Renal Diet Podcast 070 - Different Types of Dialysis

Renal Diet Podcast 070 – Different Types Of DialysisDifferent Types of Dialysis for Kidney Failure

Podcast #70 Released on January 23, 2018

Dialysis happens when you get to end-stage renal disease and you're stage 5 and your kidneys are down to 10% or 5% function.

Prior to that time while you're still kind of feeling decent but you know that this day is coming. You've talked to your doctor about it, you've reviewed your options. Maybe you're not eligible for a transplant or you just haven't found a donor yet so you decide to do dialysis because you want to continue to have your life and you get a fistula placed which is a spot in one of your veins or you get a tube in your stomach placed depending on which type of dialysis that you're going to do.

The dialysis is going to be either peritoneal or hemodialysis. Peritoneal goes into your stomach while hemodialysis is your blood.

The hemodialysis is the most common and you'd get a fistula placed and what that is it's kind of a place where they bring your artery in your vein together, they connect it, takes a little while to heal but once it heals then your body is able to use that to put the needles in. It involves needles, it involves filters, it involves machines. So, once then you get to the point where that's healed and the reason why you do that a little bit early is because in dialysis, you don't always choose when it starts so being ready for it is a good thing.  Having the dialysis fistula put in or the connector for the peritoneal and then you get ready.

The 3 different ways that you can do dialysis. You can do hemodialysis two ways. You can either get it done in the center which means you go to a facility, a nurse hooks you up, you lay there for 3 hours or 4 hours while they clean and filter your blood. You do that three times a week, you have a fairly restrictive diet. You are restricted on your fluids because at this point, your kidneys aren't working at all or very little and so you are not able to get rid of any fluid between dialysis treatments.

Therefore, you have to limit what fluid you take in so that's where fluid restrictions happen. You get your restrictive diet because your body holds on to all that potassium and phosphorus and your blood is only cleaned every two days whereas with your kidneys, your blood is being cleaned constantly.

You have another option within center dialysis. Sometimes you have the option to have an overnight stay so that would be a gentler dialysis. The three-hour one is pretty fast and it can leave you feeling really tired because you just did two days worth of filtering of your blood in three hours. You can do overnight so they can hook you up and they do it maybe over a period of eight hours. Some places have this, some places don't.

You also have with hemodialysis, the option for home dialysis so you can have a machine at your house or a machine that you can take with you. You have to have different chemicals; you get trained over time so a lot of times you'll start with an in center dialysis and then you'll go to in-center and then you'll switch and they'll train you for several weeks and you'll learn how to put in your own needles or have someone help you with the needles, you'll have help at home but you'll basically be able to do dialysis every day so you're cleaning your blood more often. Your diet is a lot less restrictive and you're able to have more freedom because you could go places and not have to worry about finding a center where you're going. So, if you go on vacation, you can take your machine with you.

In-home dialysis is the most flexible diet and the easiest to do because you do that for 2 or 3 hours a day, you can do it overnight that type of thing.

The 3rd one is called peritoneal dialysis.

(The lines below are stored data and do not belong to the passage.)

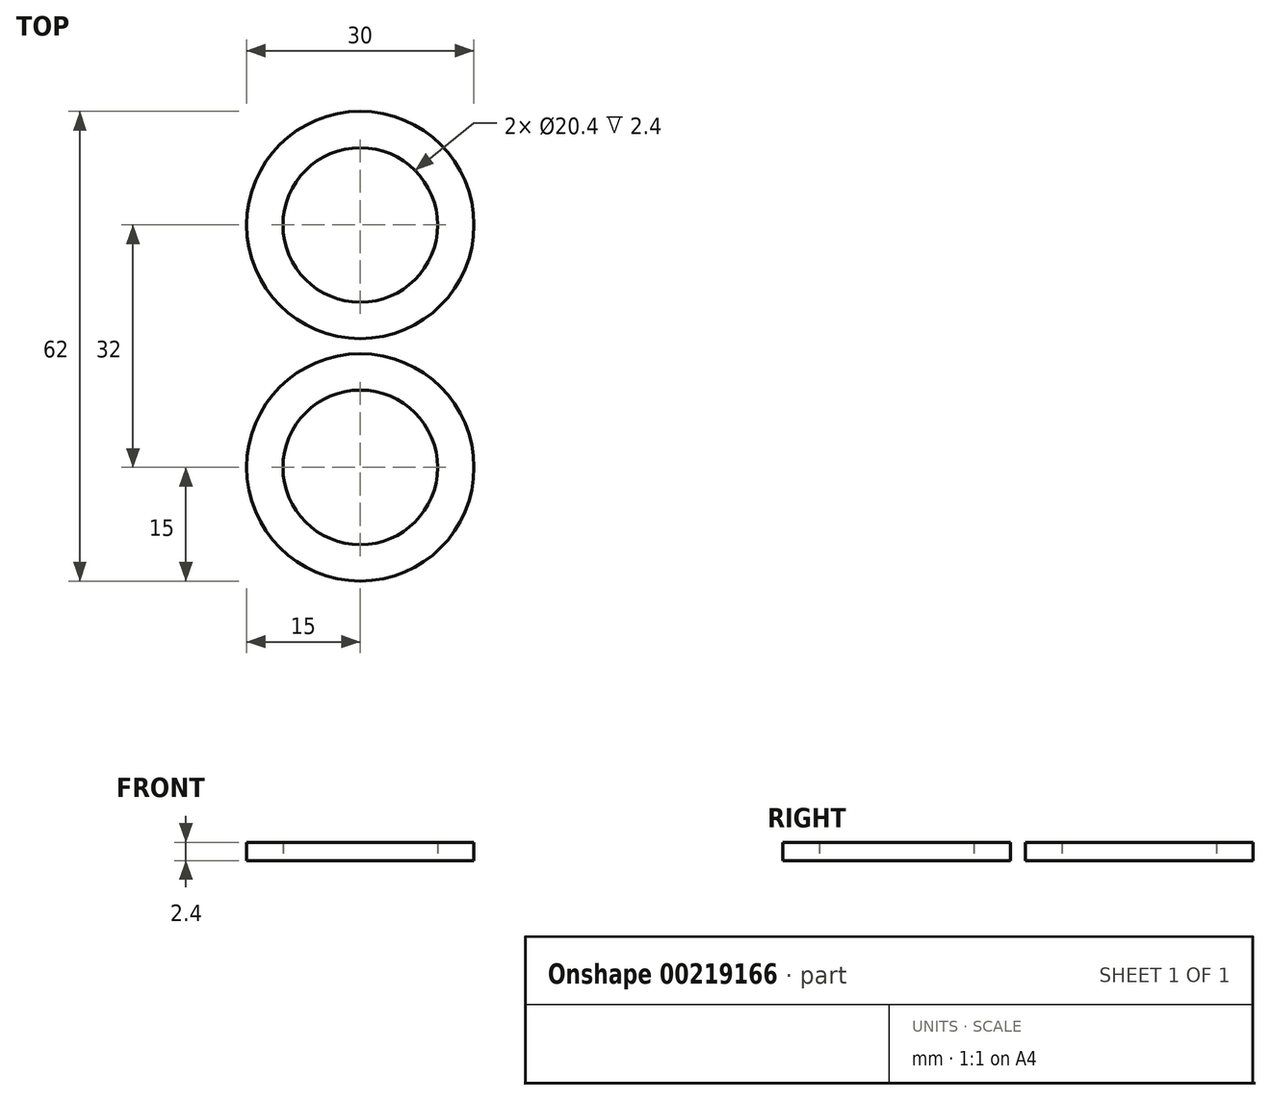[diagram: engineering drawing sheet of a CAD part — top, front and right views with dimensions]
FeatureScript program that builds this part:
annotation { "Feature Type Name" : "Feature", "Feature Type Description" : "" }
export const myFeature = defineFeature(function(context is Context, id is Id, definition is map)
    precondition{}
    {
        {
            var Q0;
            Q0=qCreatedBy(makeId("Top.planeOp"),FACE);
            var sketch = newSketch(context, id + "F0", { "sketchPlane" : qUnion([Q0])});
            skCircle(sketch, "E0", {"center": v(0, 0) * mm, "radius": 10.2 * mm});
            skCircle(sketch, "E1", {"center": v(0, 0) * mm, "radius": 15 * mm});
            skCircle(sketch, "E2.0.1.0", {"center": v(0, 32) * mm, "radius": 15 * mm});
            skCircle(sketch, "E2.0.1.1", {"center": v(0, 32) * mm, "radius": 10.2 * mm});
            skLineSegment(sketch, "E2.direction1", {"start": v(0, 0) * mm, "end": v(32, 0) * mm, "construction": true});
            skLineSegment(sketch, "E2.direction2", {"start": v(0, 0) * mm, "end": v(0, 32) * mm, "construction": true});
            skSolve(sketch);
        }
        {
            var Q0;
            Q0=makeQuery(id+"F0.imprint","IMPRINT",FACE,{"disambiguationData":[TD([[makeQuery(id+"F0.imprint","IMPRINT",EDGE,{"derivedFrom":sQuery(id+"F0.wireOp",EDGE,"E2.0.1.0")}),1.0]])]});
            var Q1;
            Q1=makeQuery(id+"F0.imprint","IMPRINT",FACE,{"disambiguationData":[TD([[makeQuery(id+"F0.imprint","IMPRINT",EDGE,{"derivedFrom":sQuery(id+"F0.wireOp",EDGE,"E2.1.1.0")}),1.0]])]});
            var Q2;
            Q2=makeQuery(id+"F0.imprint","IMPRINT",FACE,{"disambiguationData":[TD([[makeQuery(id+"F0.imprint","IMPRINT",EDGE,{"derivedFrom":sQuery(id+"F0.wireOp",EDGE,"E2.1.0.0")}),1.0]])]});
            var Q3;
            Q3=makeQuery(id+"F0.imprint","IMPRINT",FACE,{"disambiguationData":[TD([[makeQuery(id+"F0.imprint","IMPRINT",EDGE,{"derivedFrom":sQuery(id+"F0.wireOp",EDGE,"E0")}),-1.0]])]});
            extrude(context, id + "F1", {"entities" : qUnion([Q0, Q1, Q2, Q3]), "depth" : 2.4 * mm});
        }
    });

Peritoneal dialysis is a process where you take in your stomach area. You have a lining that goes between your skin and your intestines and it's called the Peritoneum.

What happens is they put a catheter into that area and then they fill it with the dialysate which is the fluid that removes the potassium, phosphorus, urea all that waste that's in your blood and so it's kind of like osmosis and it goes through the lining. The concentration is higher in the dialysate so it pulls those things out of your blood and then you do what are called the exchanges where you trade out that fluid 2, 3, 4, 5, 6 times a day. You're sometimes able to do it overnight so you basically walk around and do your regular activities but you a fluid in your stomach constantly that can add 4 or 5 pounds to your body but it's doing the dialysis. It is like a constant dialysis and it works like your kidneys. Those are convenient and easy to do and doing exchanges, it does not involve needles so a lot of people like that a lot better.

You just have to decide what is the best for you and what is your kind of body going to deal with the best. For a lot of people in center dialysis is nice because they just lay there for three hours and while it happens and they just have to go three times a week.

The limitations on the diet are the worst but then peritoneal and home hemo involve you doing some activities and you being responsible for some of that but in exchange you get a lot of freedom as far as time and flexibility and not having to drive to a center or that type of thing.

It's up for you to decide but I want you to be aware that there's more than just what you may have seen on television or read or driven by the centers to see that there's more than that available and those are all things that you can do and that your insurance will pay for.